#### Actions to take
a) Rewrite the brain-games passage between "Are Brain Games" and "health or performance.", inclusive, changing "scientists" to "researchers".
b) Summarize the passage on brain games in two sentences.
c) Translate this sentence from the passage on brain games into Spanish: "An international group of scientists has publicly panned the growing brain-game industry, saying current research doesn't support the notion that structured computer games lead to better brain health or performance."

#### Supplied passage
Are Brain Games Lame?
For baby boomers thinking that online “brain games” might be a kind of mental fountain of youth, top scientists have a response: Think again.
An international group of scientists has publicly panned the growing brain-game industry, saying current research doesn’t support the notion that structured computer games lead to better brain health or performance.
A statement coauthored by the UO’s Ulrich Mayr and two colleagues and released last fall said that advertising for the games plays on the fear of an aging population and that games are no substitute for commonplace activities known to benefit health and cognition.
Mayr, the UO’s Robert and Beverly Lewis Professor in Neuroscience and an expert on the flexibility—or lack thereof—of the human mind, said it’s important to keep studying how the brain learns and what people can do to boost mental agility or hold off the effects of aging. But so far, he said, the science doesn’t support the claims of many brain-game providers.
“Our main goal in this statement is to clarify the kind of empirical evidence that would justify recommending commercially available brain-training programs for improving cognitive functioning,” Mayr said. “Our conclusion is that such evidence is currently not available, despite what aggressive marketing about benefits ‘based on neuroscience’ seem to suggest.”

Collected data entries:
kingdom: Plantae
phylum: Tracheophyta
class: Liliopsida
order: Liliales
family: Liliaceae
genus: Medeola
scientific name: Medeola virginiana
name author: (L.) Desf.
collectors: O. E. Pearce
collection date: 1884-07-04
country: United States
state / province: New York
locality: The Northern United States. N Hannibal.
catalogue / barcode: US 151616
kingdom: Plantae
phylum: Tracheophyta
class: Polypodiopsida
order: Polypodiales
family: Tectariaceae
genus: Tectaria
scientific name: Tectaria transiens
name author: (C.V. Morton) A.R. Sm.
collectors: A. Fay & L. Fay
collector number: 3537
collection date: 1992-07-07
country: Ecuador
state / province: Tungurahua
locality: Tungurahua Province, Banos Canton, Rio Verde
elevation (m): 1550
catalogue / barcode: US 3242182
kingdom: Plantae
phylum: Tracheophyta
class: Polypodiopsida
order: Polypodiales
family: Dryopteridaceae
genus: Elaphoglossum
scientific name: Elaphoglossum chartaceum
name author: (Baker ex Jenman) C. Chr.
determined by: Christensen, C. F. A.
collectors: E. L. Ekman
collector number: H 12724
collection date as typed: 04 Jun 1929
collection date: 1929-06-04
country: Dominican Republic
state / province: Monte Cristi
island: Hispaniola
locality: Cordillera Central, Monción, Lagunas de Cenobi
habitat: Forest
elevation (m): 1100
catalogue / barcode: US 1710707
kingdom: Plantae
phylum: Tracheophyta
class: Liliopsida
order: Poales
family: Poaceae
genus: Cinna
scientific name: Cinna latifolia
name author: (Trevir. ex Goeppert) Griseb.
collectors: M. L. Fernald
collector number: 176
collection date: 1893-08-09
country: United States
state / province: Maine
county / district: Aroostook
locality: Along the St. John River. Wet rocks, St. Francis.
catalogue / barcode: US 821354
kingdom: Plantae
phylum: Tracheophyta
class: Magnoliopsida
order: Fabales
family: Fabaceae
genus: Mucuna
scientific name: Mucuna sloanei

#### Solutions to the exercise
a)
Are Brain Games Lame?
For baby boomers thinking that online “brain games” might be a kind of mental fountain of youth, top researchers have a response: Think again.
An international group of researchers has publicly panned the growing brain-game industry, saying current research doesn’t support the notion that structured computer games lead to better brain health or performance.

b) An international group of scientists, including the UO's Ulrich Mayr, issued a statement saying current research doesn't support the idea that structured computer games improve brain health or performance. The statement said that the games' advertising plays on the fear of an aging population and that the games are no substitute for commonplace activities known to benefit health and cognition.

c) Un grupo internacional de científicos ha criticado públicamente la creciente industria de los juegos para el cerebro, afirmando que la investigación actual no respalda la idea de que los juegos de computadora estructurados conduzcan a una mejor salud o rendimiento cerebral.